1957 Alberta liquor plebiscite results: Vegreville
Question A: Do you approve additional types of outlets for the sale of beer, wine and spirituous liquor subject to a local vote?
| Ballot choice |  | Votes | % |
|  | Yes | 1,187 | 56.04% |
|  | No | 931 | 43.96% |
| Total votes |  | 2,118 | 100% |
| Rejected, spoiled and declined |  | 32 |  |
5,795 eligible electors, turnout 37.10%

On October 30, 1957, a stand-alone plebiscite was held province wide in all 50 of the then current provincial electoral districts in Alberta. The government decided to consult Alberta voters to decide on liquor sales and mixed drinking after a divisive debate in the Legislature. The plebiscite was intended to deal with the growing demand for reforming antiquated liquor control laws.

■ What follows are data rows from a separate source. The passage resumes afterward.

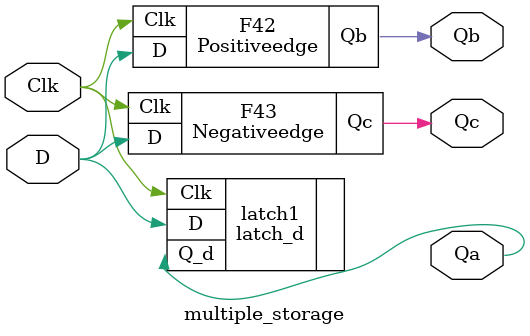
<source format=v>
`timescale 1ns / 1ps

//Pranav Konduru
//ID: 013162916
module Positiveedge( D, Clk, Qb);
input D, Clk;
output reg Qb;
always @ (posedge Clk)
begin
Qb <= D;
end
endmodule


module Negativeedge( D, Clk, Qc);
input D, Clk;
output reg Qc;
always @ (negedge Clk)
begin
Qc <= D;
end
endmodule

module multiple_storage(
    input D, Clk,
    output Qa, Qb, Qc
    );
    
    latch_d latch1(.D(D), .Clk(Clk), .Q_d(Qa));
    Positiveedge F42(.Clk(Clk),.D(D),.Qb(Qb));
    Negativeedge F43(.Clk(Clk),.D(D),.Qc(Qc));
endmodule


</source>
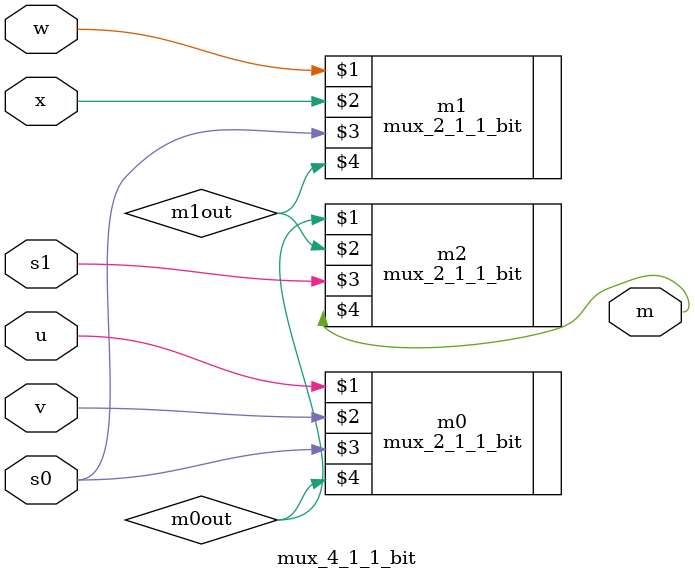
<source format=v>
module mux_4_1_1_bit (
	input u, v, w, x, s0, s1,
	output m);
	
	wire m0out, m1out;
	
	mux_2_1_1_bit m0(u, v, s0, m0out);
	mux_2_1_1_bit m1(w, x, s0, m1out);
	
	mux_2_1_1_bit m2(m0out, m1out, s1, m);
	
endmodule
	
</source>
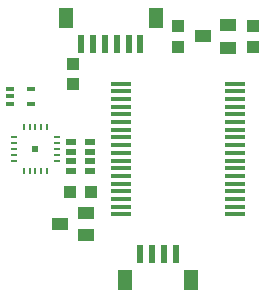
<source format=gbr>
G04 EAGLE Gerber X2 export*
%TF.Part,Single*%
%TF.FileFunction,Paste,Top*%
%TF.FilePolarity,Positive*%
%TF.GenerationSoftware,Autodesk,EAGLE,9.1.1*%
%TF.CreationDate,2018-10-01T15:01:31Z*%
G75*
%MOMM*%
%FSLAX34Y34*%
%LPD*%
%AMOC8*
5,1,8,0,0,1.08239X$1,22.5*%
G01*
%ADD10R,1.000000X1.100000*%
%ADD11R,1.400000X1.000000*%
%ADD12R,0.600000X1.550000*%
%ADD13R,1.200000X1.800000*%
%ADD14R,0.500000X0.500000*%
%ADD15R,0.203200X0.482600*%
%ADD16R,0.482600X0.203200*%
%ADD17R,1.100000X1.000000*%
%ADD18R,1.670000X0.450000*%
%ADD19R,0.900000X0.500000*%
%ADD20R,0.700000X0.400000*%


D10*
X82550Y182000D03*
X82550Y199000D03*
X171450Y213750D03*
X171450Y230750D03*
D11*
X71550Y63500D03*
X93550Y73000D03*
X93550Y54000D03*
D12*
X169700Y38100D03*
X159700Y38100D03*
X149700Y38100D03*
X139700Y38100D03*
D13*
X126700Y15850D03*
X182380Y15850D03*
D14*
X50800Y127000D03*
D15*
X40767Y108458D03*
X45847Y108458D03*
X50800Y108458D03*
X55753Y108458D03*
X60833Y108458D03*
X40767Y145542D03*
X45847Y145542D03*
X50800Y145542D03*
X55753Y145542D03*
X60833Y145542D03*
D16*
X32258Y116967D03*
X32258Y122047D03*
X32258Y127000D03*
X32258Y131953D03*
X32258Y137033D03*
X69342Y116967D03*
X69342Y122047D03*
X69342Y127000D03*
X69342Y131953D03*
X69342Y137033D03*
D17*
X80400Y90170D03*
X97400Y90170D03*
D11*
X192200Y222250D03*
X214200Y231750D03*
X214200Y212750D03*
D10*
X234950Y230750D03*
X234950Y213750D03*
D18*
X122800Y182250D03*
X122800Y175750D03*
X122800Y169250D03*
X122800Y162750D03*
X122800Y156250D03*
X122800Y149750D03*
X122800Y143250D03*
X122800Y136750D03*
X122800Y130250D03*
X122800Y123750D03*
X122800Y117250D03*
X122800Y110750D03*
X122800Y104250D03*
X122800Y97750D03*
X122800Y91250D03*
X122800Y84750D03*
X122800Y78250D03*
X122800Y71750D03*
X220100Y71750D03*
X220100Y78250D03*
X220100Y84750D03*
X220100Y91250D03*
X220100Y97750D03*
X220100Y104250D03*
X220100Y110750D03*
X220100Y117250D03*
X220100Y123750D03*
X220100Y130250D03*
X220100Y136750D03*
X220100Y143250D03*
X220100Y149750D03*
X220100Y156250D03*
X220100Y162750D03*
X220100Y169250D03*
X220100Y175750D03*
X220100Y182250D03*
D19*
X80900Y132650D03*
X96900Y132650D03*
X80900Y124650D03*
X96900Y124650D03*
X80900Y116650D03*
X96900Y116650D03*
X80900Y108650D03*
X96900Y108650D03*
D12*
X89700Y215900D03*
X99700Y215900D03*
X109700Y215900D03*
X119700Y215900D03*
X129700Y215900D03*
X139700Y215900D03*
D13*
X152700Y238150D03*
X76700Y238150D03*
D20*
X29600Y177950D03*
X29600Y171450D03*
X29600Y164950D03*
X46600Y164950D03*
X46600Y177950D03*
M02*

</source>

The plebiscite was conducted in two parts. Question A asked in all districts, asked the voters if the sale of liquor should be expanded in Alberta, while Question B asked in a handful of districts within the corporate limits of Calgary and Edmonton asked if men and woman were allowed to drink together in establishments.

Province wide Question A of the plebiscite passed in 33 of the 50 districts while Question B passed in all five districts. Vegreville voted in favour of the proposal by a solid majority. Voter turnout in the district was abysmal falling well under the province wide average of 46%.

Official district returns were released to the public on December 31, 1957. The Social Credit government in power at the time did not considered the results binding. However the results of the vote led the government to repeal all existing liquor legislation and introduce an entirely new Liquor Act.

Municipal districts lying inside electoral districts that voted against the Plebiscite were designated Local Option Zones by the Alberta Liquor Control Board and considered effective dry zones, business owners that wanted a licence had to petition for a binding municipal plebiscite in order to be granted a licence.